Merci donc au service de presse de FYP éditions 🙂

Un commentaire pour “Service de presse : Wikipédia

  1. Bonjour,
    je vous remercie pour cette appréciation. J’en profite pour vous dire que je suis un lecteur presque régulier d’Affordance 🙂
    Il faudra m’expliquer davantage en quoi Wikipedia donne du relief aux connaissances exposées. W réalise une promesse qui fait partie de l’ADN d’Internet : celui des balayages courts, des circuits ultra-rapides et des réponses quasi immédiates. L’Internaute suit le chemin le plus court entre son désir (la « requête ») lancé sur Google et la réponse, obtenue sur Wikipedia. Auparavant, une encyclopédie offrait un ordre en même temps que des connaissances, mais cet ordre, il me semble qu’on ne le trouve plus, voire qu’on ne le cherche plus.

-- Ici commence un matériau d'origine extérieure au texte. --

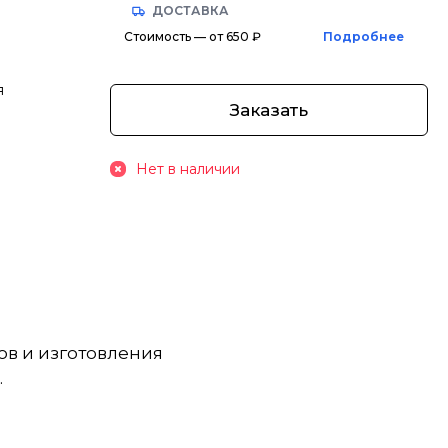
ДОСТАВКА
Стоимость — от 650 ₽
Подробнее
я
Заказать
Нет в наличии
ов и изготовления
.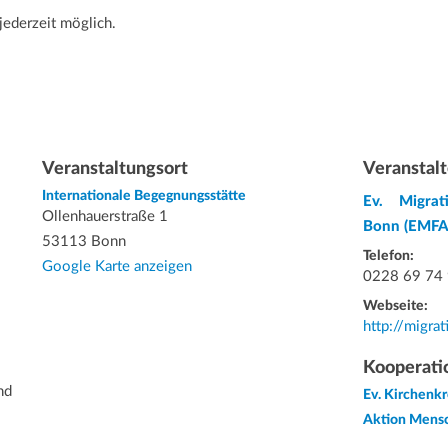
jederzeit möglich.
Veranstaltungsort
Veranstalt
Internationale Begegnungsstätte
Ev. Migrat
Ollenhauerstraße 1
Bonn (EMFA
53113 Bonn
Telefon:
Google Karte anzeigen
0228 69 74
Webseite:
http://migra
Kooperati
nd
Ev. Kirchenk
Aktion Mens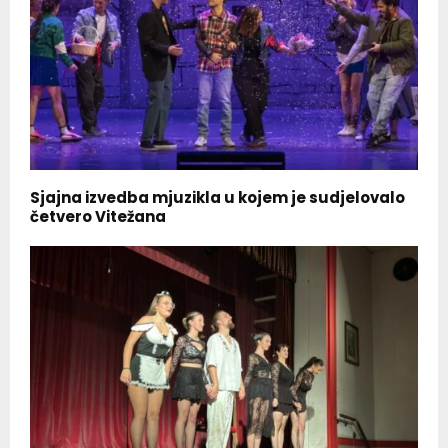
Sjajna izvedba mjuzikla u kojem je sudjelovalo
četvero Vitežana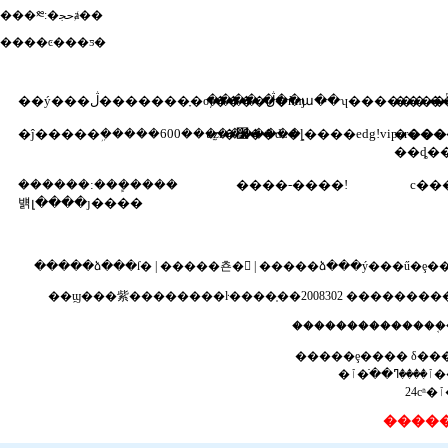
���༭:�ﲩⱥ��
����ͼ���ƽ�
����:���ա�̵�ʮ������,�
��ý���ڷ�������ָ�ѹ����ڷ�ǹɱ
�ĵ�����ܹ�����600����̫������
uzi�׷��ǳ�ȴ����edg!vipe
����
��ȡ�
������:���ܾ����
����-����!
с��
뱱լ����ȷ����
�����ձ���ſ�
|
�����쵼�
|
�����ձ���ý���ű�ȩ�
��ϣ���紫��������ŀ����֤��2008302
����������
��������������֤
�����ȩ���� δ��
�ٱ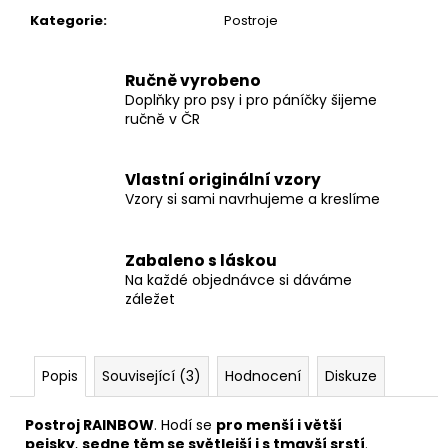
č
Kategorie
:
Postroje
u
j
e
Ručně vyrobeno
m
Doplňky pro psy i pro páníčky šijeme
e
ručně v ČR
SVATEBNÍ
Vlastní originální vzory
OBOJEK
Vzory si sami navrhujeme a kreslíme
S
KYTIČKAMI
WHITE
Zabaleno s láskou
550
Na každé objednávce si dáváme
Kč
záležet
Popis
Související (3)
Hodnocení
Diskuze
Postroj RAINBOW
. Hodí se
pro menší i větší
pejsky
,
sedne těm se světlejší i s tmavší srstí
.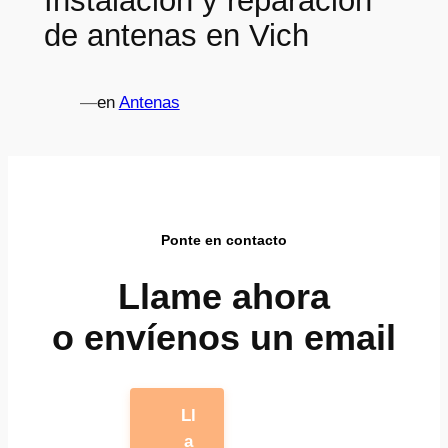
Instalación y reparación
de antenas en Vich
—
en
Antenas
Ponte en contacto
Llame ahora
o envíenos un email
Ll
a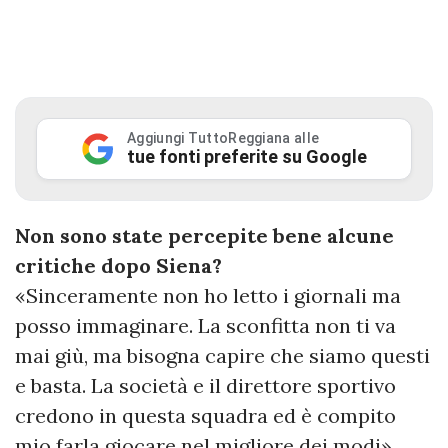
Aggiungi TuttoReggiana alle
tue fonti preferite su Google
Non sono state percepite bene alcune
critiche dopo Siena?
«Sinceramente non ho letto i giornali ma
posso immaginare. La sconfitta non ti va
mai giù, ma bisogna capire che siamo questi
e basta. La società e il direttore sportivo
credono in questa squadra ed è compito
mio farla giocare nel migliore dei modi».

    Concernant le sondage Opinionway, on a là un vrai sondage effectué sur un échantillon représentatif des Internautes français. Il apporte la preuve empirique du succès écrasant de W dans l’opinion publique française connectée. Ce résultat n’était pas prévisible, au regard de toutes les critiques et les doutes que l’on peut lire au sujet de « l’encyclopédie libre ».
    L’image de Wikipedia est excellente, avec un taux d’opinions favorables de 92%. Ce taux concerne les internautes qui connaissent Wikipedia, soit 83% de la population des Internautes français (qui représente environ 60% de la population française). C’est un résultat dont on ne peut sous-estimer la signification. De même, 87% des Internautes français qui connaissent Wikipedia font confiance aux articles qu’ils peuvent y lire. Je pense que ce chiffre (avec ses déclinaisons par âge, catégories professionnelles, orientation politique, etc.) apporte une donnée à prendre en compte dans les débats.